======== GIVEN TEXT

As the rest of Europe looks forward to time off over the Christimas period, Spain has a sneaky long weekend known as the December Puente.

Everything you need to know about Spain's December 'puente'
A walk in the country or Christmas shopping? Photo: AFP

It’s called a ‘puente’ because it bridges a bank holiday (or in this case two bank holidays) to the weekend meaning people can enjoy a long weekend away from work.

It starts with Consitution Day on December 6 and ends with the religious holiday of Dia de La In­macu­lada Con­cep­ción de la Vir­gen María (The Day of the Immaculate Conception) on December 8 (Although this year because it falls on a Sunday, the bank holiday has been moved to Monday in some regions).

What is Constitution Day?

Día de la Con­stitu­cion marks the anniversary of the 1978 referendum to approve Spain’s constitution, a hugely important important step in the transition from a dictatorship to modern democracy.

On the death of the dictator General Francisco Franco on November 20 1975, Spain entered a period of transition as Spain sought to establish a new constitution and democratic political system.  

The first elections were held on June 15, 1977 and that parliament drew up a new constitution which was then put to the people in a referendum on December 6, 1978 when it was approved by an overwhelming 88 percent.

================
======== MATERIAL PROVIDED

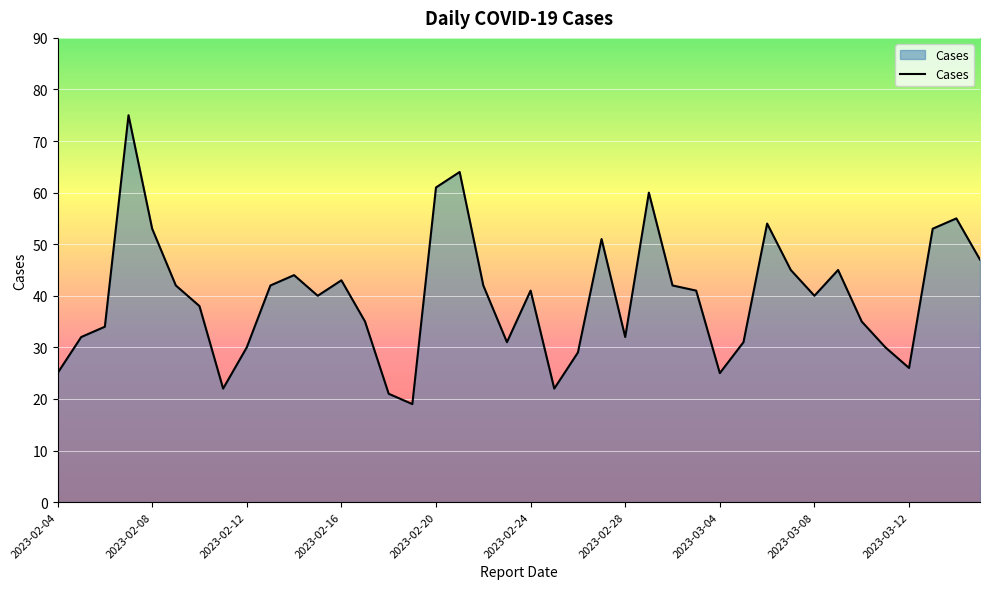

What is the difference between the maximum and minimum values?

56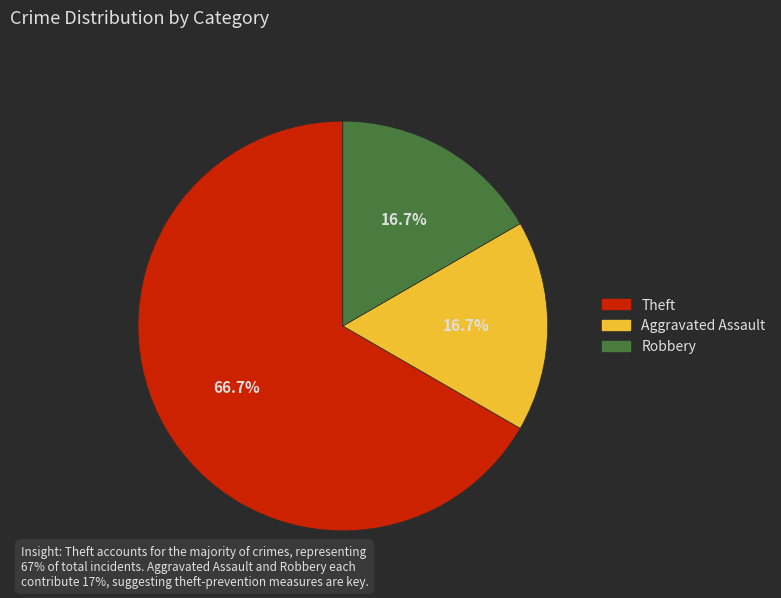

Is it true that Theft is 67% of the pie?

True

================

EXERCISE SET ->
a. Transcribe the stretch from "Día de la Con­stitu­cion" through "democratic political system." in the article on Spain's December puente.
b. Answer these questions using the article on Spain's December puente:
(i) On what date does Constitution Day fall?
(ii) What share of voters approved the constitution in the referendum?
(iii) When were the first elections held after Franco's death?
c. Write the next part of the article on Spain's December puente, continuing after its final sentence.

WRITTEN ANSWERS ->
a.
Día de la Con­stitu­cion marks the anniversary of the 1978 referendum to approve Spain’s constitution, a hugely important important step in the transition from a dictatorship to modern democracy.

On the death of the dictator General Francisco Franco on November 20 1975, Spain entered a period of transition as Spain sought to establish a new constitution and democratic political system.

b.
(i) December 6
(ii) 88 percent
(iii) June 15, 1977

c.
In 1983, it was decided to commemorate such an important date with a national bank holiday.

So how is it celebrated?

Photo: AFP

Spain’s Congress opens its doors to the public on December 6th and those that visit on this day will be given a commemorative gift.

In reality most people use the long weekend not to reflect on their democratic freedoms but to relax, meet friends or family or do some Christmas shopping. Many use it as an opportunity for a long weekend away, visiting another city or heading to the mountains for the first skiing of the season.

The Feast Day of the Immaculate Conception

December 8th is a feast day that forms the other essential part of the December puente.

What are we celebrating?

Photo: AFP

The first question that springs to mind to those non-Catholics among us is “isn’t it a bit close to Christmas to be marking the Immaculate Conception of the Virgin Mary with the Son of God?”.

Well, yes. ThisFeast Day actually marks the Immaculate Conception – that is, the conception of the Virgin Mary in the womb of her mother, Saint Anne.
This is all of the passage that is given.